### Information supplied ###
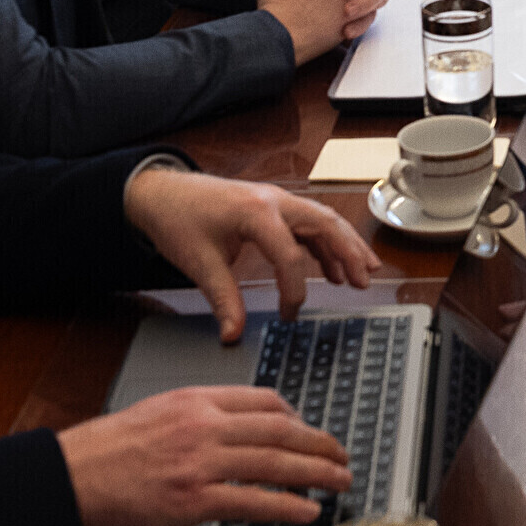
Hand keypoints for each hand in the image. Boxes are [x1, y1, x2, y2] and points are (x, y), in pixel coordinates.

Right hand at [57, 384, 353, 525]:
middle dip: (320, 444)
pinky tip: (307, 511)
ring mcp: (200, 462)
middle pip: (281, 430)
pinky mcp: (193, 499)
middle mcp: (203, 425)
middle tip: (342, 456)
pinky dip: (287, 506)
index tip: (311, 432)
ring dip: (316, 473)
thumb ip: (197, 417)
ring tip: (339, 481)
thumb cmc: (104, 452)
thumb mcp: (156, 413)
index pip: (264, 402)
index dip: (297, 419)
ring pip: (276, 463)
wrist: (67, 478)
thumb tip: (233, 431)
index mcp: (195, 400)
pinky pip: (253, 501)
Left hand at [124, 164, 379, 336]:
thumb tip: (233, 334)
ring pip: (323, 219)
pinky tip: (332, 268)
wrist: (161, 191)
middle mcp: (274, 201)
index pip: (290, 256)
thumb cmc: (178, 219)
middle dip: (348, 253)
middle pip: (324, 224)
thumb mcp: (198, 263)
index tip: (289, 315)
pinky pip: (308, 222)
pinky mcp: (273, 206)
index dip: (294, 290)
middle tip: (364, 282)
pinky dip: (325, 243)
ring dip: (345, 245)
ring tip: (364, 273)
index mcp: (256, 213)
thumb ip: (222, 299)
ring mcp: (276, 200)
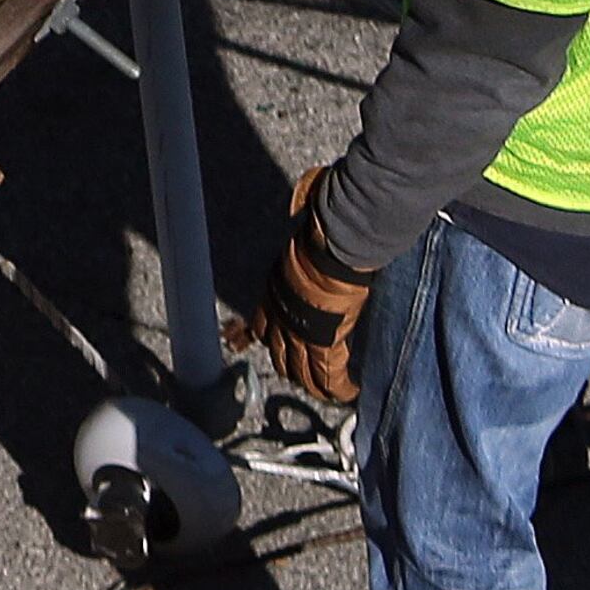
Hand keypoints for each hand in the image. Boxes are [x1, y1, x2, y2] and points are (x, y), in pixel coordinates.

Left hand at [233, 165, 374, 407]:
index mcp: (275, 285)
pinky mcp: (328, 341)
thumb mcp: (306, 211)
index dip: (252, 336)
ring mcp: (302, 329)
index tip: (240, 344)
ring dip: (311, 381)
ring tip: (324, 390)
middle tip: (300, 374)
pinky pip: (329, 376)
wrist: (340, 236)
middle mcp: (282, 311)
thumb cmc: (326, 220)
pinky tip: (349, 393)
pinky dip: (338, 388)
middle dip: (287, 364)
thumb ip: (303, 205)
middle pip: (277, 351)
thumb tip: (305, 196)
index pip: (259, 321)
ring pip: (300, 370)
###
### Information supplied ###
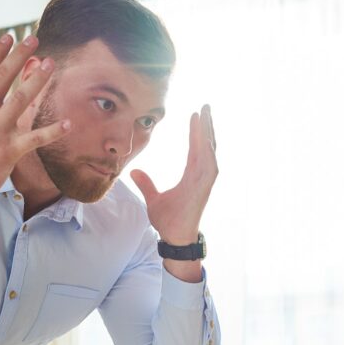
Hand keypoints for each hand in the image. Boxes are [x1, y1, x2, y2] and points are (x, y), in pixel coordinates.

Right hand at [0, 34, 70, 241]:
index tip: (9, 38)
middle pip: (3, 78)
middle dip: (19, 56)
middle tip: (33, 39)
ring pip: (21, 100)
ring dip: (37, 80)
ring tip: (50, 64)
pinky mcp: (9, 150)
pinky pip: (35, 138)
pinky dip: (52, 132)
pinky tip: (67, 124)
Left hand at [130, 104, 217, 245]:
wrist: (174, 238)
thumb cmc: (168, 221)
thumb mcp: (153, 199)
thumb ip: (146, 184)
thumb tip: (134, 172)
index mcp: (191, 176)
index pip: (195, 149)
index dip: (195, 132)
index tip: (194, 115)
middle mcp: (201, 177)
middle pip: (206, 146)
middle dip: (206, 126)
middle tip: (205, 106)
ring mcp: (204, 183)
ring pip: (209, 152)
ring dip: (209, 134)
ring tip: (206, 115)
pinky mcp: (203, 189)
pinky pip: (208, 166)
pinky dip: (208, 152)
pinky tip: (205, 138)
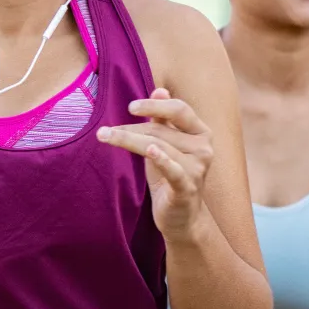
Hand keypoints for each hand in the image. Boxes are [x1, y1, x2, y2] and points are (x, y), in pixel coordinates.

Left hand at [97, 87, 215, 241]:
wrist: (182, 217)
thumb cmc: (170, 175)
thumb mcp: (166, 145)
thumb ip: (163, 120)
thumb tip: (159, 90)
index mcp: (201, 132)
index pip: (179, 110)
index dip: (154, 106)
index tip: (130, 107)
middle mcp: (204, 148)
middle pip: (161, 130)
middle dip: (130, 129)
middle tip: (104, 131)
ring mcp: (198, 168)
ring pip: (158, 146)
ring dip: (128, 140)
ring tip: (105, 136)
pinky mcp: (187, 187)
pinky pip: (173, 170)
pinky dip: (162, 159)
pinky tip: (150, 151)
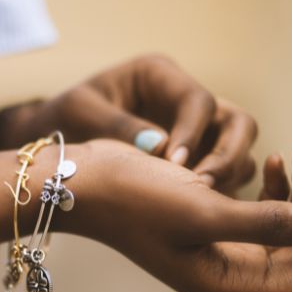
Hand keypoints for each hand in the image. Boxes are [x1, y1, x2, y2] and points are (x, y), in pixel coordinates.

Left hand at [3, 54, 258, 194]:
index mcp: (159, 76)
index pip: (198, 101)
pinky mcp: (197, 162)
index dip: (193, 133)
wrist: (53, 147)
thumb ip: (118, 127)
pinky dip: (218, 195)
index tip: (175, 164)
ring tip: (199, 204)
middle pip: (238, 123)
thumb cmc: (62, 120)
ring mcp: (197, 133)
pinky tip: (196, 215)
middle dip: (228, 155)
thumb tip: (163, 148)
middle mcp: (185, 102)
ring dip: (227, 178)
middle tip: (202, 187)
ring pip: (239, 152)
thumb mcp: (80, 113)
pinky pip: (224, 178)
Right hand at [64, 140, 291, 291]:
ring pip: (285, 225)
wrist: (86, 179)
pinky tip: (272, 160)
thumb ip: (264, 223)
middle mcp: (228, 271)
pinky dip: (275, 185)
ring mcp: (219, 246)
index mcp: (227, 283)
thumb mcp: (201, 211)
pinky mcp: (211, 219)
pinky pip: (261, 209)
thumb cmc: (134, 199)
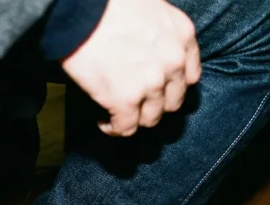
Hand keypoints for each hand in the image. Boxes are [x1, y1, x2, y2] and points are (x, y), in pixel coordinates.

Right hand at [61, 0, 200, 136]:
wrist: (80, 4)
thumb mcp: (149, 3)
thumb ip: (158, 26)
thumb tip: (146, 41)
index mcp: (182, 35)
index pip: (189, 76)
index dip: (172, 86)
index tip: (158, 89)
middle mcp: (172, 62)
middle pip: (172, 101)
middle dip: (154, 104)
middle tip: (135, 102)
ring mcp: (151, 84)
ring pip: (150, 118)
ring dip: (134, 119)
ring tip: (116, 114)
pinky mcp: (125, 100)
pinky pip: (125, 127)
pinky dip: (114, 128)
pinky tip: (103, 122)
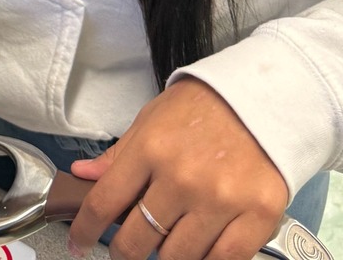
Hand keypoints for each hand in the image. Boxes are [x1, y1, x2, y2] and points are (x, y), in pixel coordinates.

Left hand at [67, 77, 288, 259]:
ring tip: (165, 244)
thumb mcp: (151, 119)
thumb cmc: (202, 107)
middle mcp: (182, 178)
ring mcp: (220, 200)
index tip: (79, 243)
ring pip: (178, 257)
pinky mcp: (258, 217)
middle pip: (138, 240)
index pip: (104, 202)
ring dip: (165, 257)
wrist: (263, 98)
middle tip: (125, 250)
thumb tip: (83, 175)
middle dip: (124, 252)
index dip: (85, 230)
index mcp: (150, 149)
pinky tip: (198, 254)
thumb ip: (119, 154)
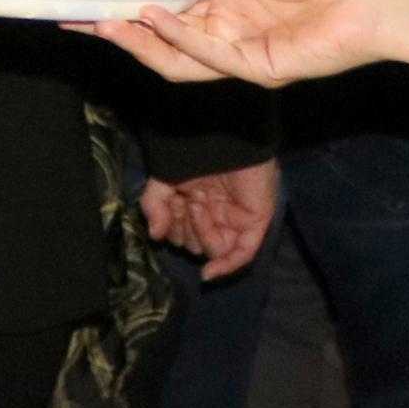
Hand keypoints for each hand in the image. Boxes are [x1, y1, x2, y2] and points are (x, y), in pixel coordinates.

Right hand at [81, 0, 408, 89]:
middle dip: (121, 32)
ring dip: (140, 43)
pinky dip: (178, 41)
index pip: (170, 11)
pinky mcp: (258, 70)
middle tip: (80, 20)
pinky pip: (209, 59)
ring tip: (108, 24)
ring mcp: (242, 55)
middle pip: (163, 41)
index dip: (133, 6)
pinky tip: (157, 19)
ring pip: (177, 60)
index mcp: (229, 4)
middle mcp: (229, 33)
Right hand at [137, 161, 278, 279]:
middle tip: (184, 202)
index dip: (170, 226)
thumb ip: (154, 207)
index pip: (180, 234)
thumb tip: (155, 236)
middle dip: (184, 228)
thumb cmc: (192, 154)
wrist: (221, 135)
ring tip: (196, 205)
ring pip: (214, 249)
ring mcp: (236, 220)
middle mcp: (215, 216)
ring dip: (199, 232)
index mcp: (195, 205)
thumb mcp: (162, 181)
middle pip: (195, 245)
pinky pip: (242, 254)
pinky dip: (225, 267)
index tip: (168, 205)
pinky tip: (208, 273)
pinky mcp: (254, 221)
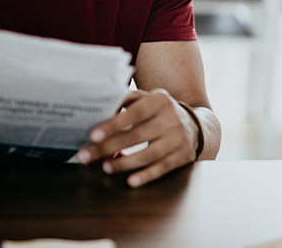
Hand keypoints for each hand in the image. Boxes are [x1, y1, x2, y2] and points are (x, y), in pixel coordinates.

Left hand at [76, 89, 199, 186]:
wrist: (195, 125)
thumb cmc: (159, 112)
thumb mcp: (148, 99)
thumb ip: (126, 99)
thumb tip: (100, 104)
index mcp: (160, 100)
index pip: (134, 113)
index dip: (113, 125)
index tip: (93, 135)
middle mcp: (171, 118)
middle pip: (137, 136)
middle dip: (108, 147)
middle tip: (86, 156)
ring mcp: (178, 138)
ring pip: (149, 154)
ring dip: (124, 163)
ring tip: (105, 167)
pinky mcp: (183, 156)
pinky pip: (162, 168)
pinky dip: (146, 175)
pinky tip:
###
Work to complete
What you return from the records above should be exactly everything from the line with "pinky dip: (52, 132)" down to the line with "pinky pip: (224, 178)", both kept, and no pictures.

Written answer
pinky dip: (52, 132)
pinky tip: (67, 124)
Left hand at [130, 104, 217, 245]:
wrist: (174, 238)
thumb cmc: (168, 221)
thumb mcp: (153, 199)
thumb ip: (146, 184)
thumb tip: (134, 172)
index mcp: (191, 176)
index pip: (195, 149)
index dip: (195, 132)
index tip: (194, 115)
middle mcp: (201, 177)
middle pip: (206, 146)
middle dip: (206, 126)
middle tip: (205, 106)
ring mcp: (204, 183)
ring pip: (209, 152)
ring dip: (209, 134)
ring tip: (206, 115)
pinky mcp: (203, 189)
pinky pip: (208, 166)
pinky dip: (208, 152)
pinky tip: (205, 138)
Hand keypoints for each hand in the image. Boxes are [x1, y1, x2, y2] and points are (x, y), in pixel coordinates.

Left hand at [97, 87, 215, 241]:
wrist: (182, 217)
thumb cmc: (170, 175)
thumb mcp: (166, 145)
thumb ip: (163, 120)
thumb tip: (159, 90)
index mcp: (201, 132)
index pip: (179, 110)
index dip: (154, 106)
index tip: (130, 107)
middle mcp: (204, 148)
middle pip: (161, 130)
middle dip: (130, 129)
middle tip: (104, 131)
ring mcp: (198, 168)
ring pip: (158, 146)
ring dip: (128, 140)
ring tip: (105, 136)
pinky mcp: (187, 187)
pinky pip: (173, 170)
pinky dip: (162, 159)
pinky tip: (150, 151)
Hand keypoints for each hand in the image. Boxes are [x1, y1, x2, y2] and points are (x, y), in pixel coordinates.

Left hand at [3, 54, 258, 194]:
index mcp: (159, 76)
index pip: (198, 101)
pinky mcp: (197, 162)
index dip: (193, 133)
wrist: (53, 147)
thumb ip: (118, 127)
pinky dip: (218, 195)
index tip: (175, 164)
ring tip: (199, 204)
middle pip: (238, 123)
thumb cmc: (62, 120)
ring mcp: (197, 133)
pinky tip: (196, 215)
middle dip: (228, 155)
thumb tip: (163, 148)
middle mcp: (185, 102)
ring dip: (227, 178)
middle tip: (202, 187)
ring pip: (239, 152)
thumb mcp: (80, 113)
pinky pip: (224, 178)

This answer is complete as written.